● **TEXT UNDER STUDY**
Start of Block
Question

The correct order of the spin only magnetic moment of metal ions in the following low spin complexes, $\left[V\right(CN{)}_6{]}^{4-}$ , $\left[Fe\right(CN{)}_6{]}^{4-}$, $\left[Ru\right(N{H}_3{)}_6{]}^{3+}$ and $\left[Cr\right(N{H}_3{)}_6{]}^{2+}$ is:

• A. $C{r}^{2+}>R{u}^{3+}>F{e}^{2+}>V^{2+}$
• B. $V^{2+}>C{r}^{2+}>R{u}^{3+}>F{e}^{2+}$
• C. $C{r}^{2+}>V^{2+}>R{u}^{3+}>F{e}^{2+}$
• D. $V^{2+}>R{u}^{3+}>C{r}^{2+}>F{e}^{2+}$

Answer 1

The correct option is B $V^{2+}>C{r}^{2+}>R{u}^{3+}>F{e}^{2+}$

We know, spin only magnetic moment is directly proportional to the number of unpaired electrons present.
Both $C{N}^{-}andN{H}_3$ are strong field ligands, so a low spin complex will be obtained.
End of Block
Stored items
Start of Block
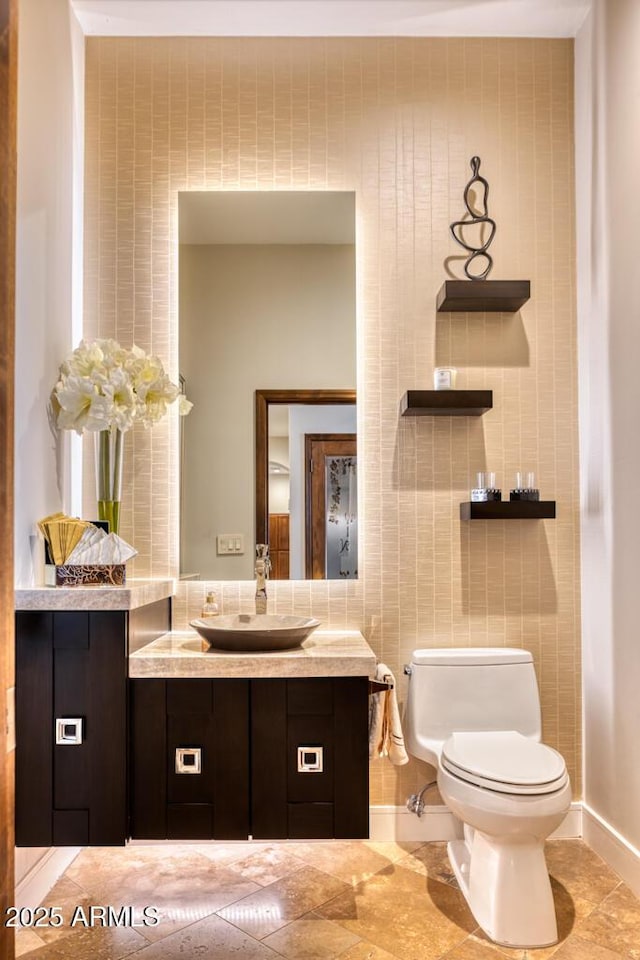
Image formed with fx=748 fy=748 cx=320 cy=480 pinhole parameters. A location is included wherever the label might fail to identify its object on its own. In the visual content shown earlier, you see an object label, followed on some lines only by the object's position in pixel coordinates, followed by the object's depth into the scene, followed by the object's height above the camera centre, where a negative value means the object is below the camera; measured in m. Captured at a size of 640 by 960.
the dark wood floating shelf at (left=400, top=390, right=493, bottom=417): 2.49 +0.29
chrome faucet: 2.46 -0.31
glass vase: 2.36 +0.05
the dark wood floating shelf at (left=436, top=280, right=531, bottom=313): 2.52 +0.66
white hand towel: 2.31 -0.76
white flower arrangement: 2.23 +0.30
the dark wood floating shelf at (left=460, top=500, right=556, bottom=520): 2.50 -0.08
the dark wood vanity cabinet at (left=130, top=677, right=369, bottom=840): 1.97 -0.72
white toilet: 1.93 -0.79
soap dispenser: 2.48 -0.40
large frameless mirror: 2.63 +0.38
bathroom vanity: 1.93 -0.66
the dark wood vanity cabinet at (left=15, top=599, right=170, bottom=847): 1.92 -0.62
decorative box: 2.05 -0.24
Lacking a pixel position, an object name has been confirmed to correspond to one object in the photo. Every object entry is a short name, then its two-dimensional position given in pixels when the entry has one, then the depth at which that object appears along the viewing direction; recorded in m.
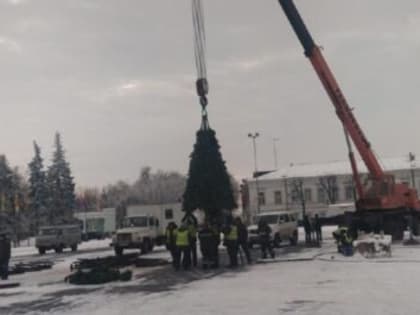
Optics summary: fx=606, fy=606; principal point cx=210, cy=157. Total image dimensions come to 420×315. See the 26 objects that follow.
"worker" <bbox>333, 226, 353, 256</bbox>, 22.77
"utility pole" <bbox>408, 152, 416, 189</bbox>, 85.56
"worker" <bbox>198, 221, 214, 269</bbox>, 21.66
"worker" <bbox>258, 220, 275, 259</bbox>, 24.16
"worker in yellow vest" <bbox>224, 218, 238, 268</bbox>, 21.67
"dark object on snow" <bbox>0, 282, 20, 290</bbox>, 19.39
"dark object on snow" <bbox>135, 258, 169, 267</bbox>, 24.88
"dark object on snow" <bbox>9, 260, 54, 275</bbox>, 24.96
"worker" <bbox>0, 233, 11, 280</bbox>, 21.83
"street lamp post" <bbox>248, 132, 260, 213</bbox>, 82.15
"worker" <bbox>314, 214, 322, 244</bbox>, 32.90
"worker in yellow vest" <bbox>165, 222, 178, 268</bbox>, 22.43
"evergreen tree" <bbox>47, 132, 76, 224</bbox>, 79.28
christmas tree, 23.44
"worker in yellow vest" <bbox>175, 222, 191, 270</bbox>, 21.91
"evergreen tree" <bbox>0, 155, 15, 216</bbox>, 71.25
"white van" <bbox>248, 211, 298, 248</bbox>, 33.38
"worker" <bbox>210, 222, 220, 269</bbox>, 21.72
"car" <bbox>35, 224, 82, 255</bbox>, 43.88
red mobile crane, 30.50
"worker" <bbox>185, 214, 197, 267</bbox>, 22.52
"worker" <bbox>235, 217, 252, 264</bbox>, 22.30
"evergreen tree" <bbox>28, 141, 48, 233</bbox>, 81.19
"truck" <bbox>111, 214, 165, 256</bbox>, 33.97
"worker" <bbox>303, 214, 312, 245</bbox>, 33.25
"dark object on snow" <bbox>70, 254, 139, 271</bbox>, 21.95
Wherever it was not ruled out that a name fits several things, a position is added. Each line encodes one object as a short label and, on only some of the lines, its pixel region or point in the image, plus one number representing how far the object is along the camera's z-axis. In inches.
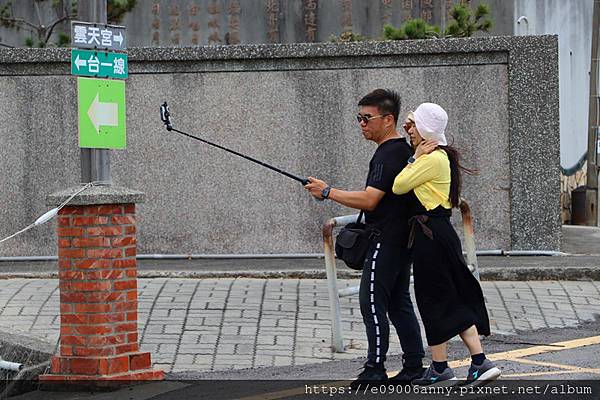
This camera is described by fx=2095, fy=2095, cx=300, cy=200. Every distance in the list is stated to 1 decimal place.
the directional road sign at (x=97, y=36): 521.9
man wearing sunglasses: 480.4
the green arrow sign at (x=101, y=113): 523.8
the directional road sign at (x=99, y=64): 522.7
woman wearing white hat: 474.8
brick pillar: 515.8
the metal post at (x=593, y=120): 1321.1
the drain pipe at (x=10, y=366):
End of Block
● **REQUIRED ACTION 1**
In the text on spin-only magnetic moments, what is the spin-only magnetic moment said to be directly proportional to?
● **REQUIRED ACTION 2**
Using the text on spin-only magnetic moments, explain why the complexes are treated as low spin.

● **RESULT 1**
It is directly proportional to the number of unpaired electrons present.

● **RESULT 2**
Both CN⁻ and NH₃ are strong field ligands, so each complex formed with them is a low spin complex.